EXERCISE GOAL:
An exact printout of all the entries is required.

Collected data
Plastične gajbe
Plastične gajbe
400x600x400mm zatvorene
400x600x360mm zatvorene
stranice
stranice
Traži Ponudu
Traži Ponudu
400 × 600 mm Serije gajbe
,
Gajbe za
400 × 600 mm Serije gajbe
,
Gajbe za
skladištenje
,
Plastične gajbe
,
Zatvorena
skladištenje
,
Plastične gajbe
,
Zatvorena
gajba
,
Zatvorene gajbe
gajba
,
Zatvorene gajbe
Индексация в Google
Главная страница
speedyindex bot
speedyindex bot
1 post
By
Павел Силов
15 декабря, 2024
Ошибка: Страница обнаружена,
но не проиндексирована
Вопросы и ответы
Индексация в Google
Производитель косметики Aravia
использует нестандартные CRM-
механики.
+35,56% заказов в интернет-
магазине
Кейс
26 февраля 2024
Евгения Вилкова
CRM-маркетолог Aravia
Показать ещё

THE ANSWER:
Plastične gajbe
Plastične gajbe
400x600x400mm zatvorene
400x600x360mm zatvorene
stranice
stranice
Traži Ponudu
Traži Ponudu
400 × 600 mm Serije gajbe
,
Gajbe za
400 × 600 mm Serije gajbe
,
Gajbe za
skladištenje
,
Plastične gajbe
,
Zatvorena
skladištenje
,
Plastične gajbe
,
Zatvorena
gajba
,
Zatvorene gajbe
gajba
,
Zatvorene gajbe
Индексация в Google
Главная страница
speedyindex bot
speedyindex bot
1 post
By
Павел Силов
15 декабря, 2024
Ошибка: Страница обнаружена,
но не проиндексирована
Вопросы и ответы
Индексация в Google
Производитель косметики Aravia
использует нестандартные CRM-
механики.
+35,56% заказов в интернет-
магазине
Кейс
26 февраля 2024
Евгения Вилкова
CRM-маркетолог Aravia
Показать ещё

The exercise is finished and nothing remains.